### EXCERPTED TEXT
┌────────
Double-Checked Locking pattern issue

G

George2

Hello gurus,


For the wellknown Double-Checked Locking pattern,

http://www.ddj.com/184405726?pgno=1

Step 1: Allocate memory to hold a Singleton object.
Step 2: Construct a Singleton object in the allocated memory.
Step 3: Make pInstance point to the allocated memory.

After reading for a couple of times, I still do not understand why
some compiler will exchange step 2 and step 3 code? If there are any
exception in step 2, the swap code will make pInstance point to an
invalid memory address. Any ideas why compiler do the swap?

Code:
Singleton* Singleton::instance() {
if (pInstance == 0) {
Lock lock;
if (pInstance == 0) {
pInstance = // Step 3
operator new(sizeof(Singleton)); // Step 1
new (pInstance) Singleton; // Step 2
}
}
return pInstance;
}


thanks in advance,
George
 
J

Joe Seigh

George2 said:
Hello gurus,


For the wellknown Double-Checked Locking pattern,

http://www.ddj.com/184405726?pgno=1

Step 1: Allocate memory to hold a Singleton object.
Step 2: Construct a Singleton object in the allocated memory.
Step 3: Make pInstance point to the allocated memory.

After reading for a couple of times, I still do not understand why
some compiler will exchange step 2 and step 3 code? If there are any
exception in step 2, the swap code will make pInstance point to an
invalid memory address. Any ideas why compiler do the swap?
[...]

The compiler is allowed reorder code as long as it's not detectable in
a single threaded program. The behavior of the code in a multi-threaded
program is undefined.
 
J

James Kanze

For the wellknown Double-Checked Locking pattern,

Step 1: Allocate memory to hold a Singleton object.
└────────
### THE TASK
Reproduce everything in the double-checked locking thread above from "The compiler is" down to "program is undefined.", word for word.

### DATASET ROWS
┌────────
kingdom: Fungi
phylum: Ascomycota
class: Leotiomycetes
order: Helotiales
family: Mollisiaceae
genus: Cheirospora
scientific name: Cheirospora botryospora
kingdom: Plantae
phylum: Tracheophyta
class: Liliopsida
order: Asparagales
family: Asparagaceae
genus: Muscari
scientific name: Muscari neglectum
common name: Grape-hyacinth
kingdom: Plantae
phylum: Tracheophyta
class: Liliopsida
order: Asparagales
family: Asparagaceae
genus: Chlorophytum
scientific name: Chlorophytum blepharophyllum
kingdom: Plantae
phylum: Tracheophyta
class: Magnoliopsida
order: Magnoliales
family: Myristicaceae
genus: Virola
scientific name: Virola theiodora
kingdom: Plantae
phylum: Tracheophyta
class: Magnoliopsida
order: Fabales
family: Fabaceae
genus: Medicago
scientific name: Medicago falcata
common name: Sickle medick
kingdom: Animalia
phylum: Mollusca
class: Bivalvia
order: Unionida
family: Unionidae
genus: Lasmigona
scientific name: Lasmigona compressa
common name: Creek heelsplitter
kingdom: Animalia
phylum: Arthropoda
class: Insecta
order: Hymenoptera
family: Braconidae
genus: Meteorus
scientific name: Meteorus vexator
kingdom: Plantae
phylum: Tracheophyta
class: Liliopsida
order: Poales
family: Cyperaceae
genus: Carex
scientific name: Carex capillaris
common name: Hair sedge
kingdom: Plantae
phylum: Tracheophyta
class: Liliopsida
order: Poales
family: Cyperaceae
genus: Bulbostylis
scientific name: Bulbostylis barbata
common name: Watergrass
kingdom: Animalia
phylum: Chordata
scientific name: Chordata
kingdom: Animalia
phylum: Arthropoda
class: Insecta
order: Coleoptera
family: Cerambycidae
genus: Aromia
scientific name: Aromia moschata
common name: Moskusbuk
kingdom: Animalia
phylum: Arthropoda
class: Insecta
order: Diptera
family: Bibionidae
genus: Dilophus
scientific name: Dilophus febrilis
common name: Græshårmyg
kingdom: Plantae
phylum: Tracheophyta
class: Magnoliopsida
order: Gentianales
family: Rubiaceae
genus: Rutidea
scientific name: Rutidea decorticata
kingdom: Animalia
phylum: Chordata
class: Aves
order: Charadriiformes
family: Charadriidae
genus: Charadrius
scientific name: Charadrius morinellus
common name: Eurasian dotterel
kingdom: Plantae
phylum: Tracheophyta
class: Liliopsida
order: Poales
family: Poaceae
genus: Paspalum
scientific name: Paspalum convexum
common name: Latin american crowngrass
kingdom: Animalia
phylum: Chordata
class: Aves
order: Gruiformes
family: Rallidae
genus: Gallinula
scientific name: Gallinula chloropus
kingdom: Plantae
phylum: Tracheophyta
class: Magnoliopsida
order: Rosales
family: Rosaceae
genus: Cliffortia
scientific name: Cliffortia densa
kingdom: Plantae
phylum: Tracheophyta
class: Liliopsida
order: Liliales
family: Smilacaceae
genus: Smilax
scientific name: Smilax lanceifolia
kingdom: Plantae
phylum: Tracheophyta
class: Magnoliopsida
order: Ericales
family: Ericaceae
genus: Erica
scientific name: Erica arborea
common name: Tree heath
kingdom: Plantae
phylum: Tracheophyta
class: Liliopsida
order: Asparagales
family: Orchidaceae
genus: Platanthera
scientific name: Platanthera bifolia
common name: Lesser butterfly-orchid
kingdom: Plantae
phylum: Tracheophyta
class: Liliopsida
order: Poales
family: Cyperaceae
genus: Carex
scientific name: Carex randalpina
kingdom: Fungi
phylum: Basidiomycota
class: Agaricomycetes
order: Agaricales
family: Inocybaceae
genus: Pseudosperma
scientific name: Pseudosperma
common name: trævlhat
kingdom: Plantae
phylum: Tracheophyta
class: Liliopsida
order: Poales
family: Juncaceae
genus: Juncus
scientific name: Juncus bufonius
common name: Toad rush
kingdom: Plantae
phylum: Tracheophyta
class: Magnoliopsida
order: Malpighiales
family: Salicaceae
└────────
### REPLY
The compiler is allowed reorder code as long as it's not detectable in
a single threaded program. The behavior of the code in a multi-threaded
program is undefined.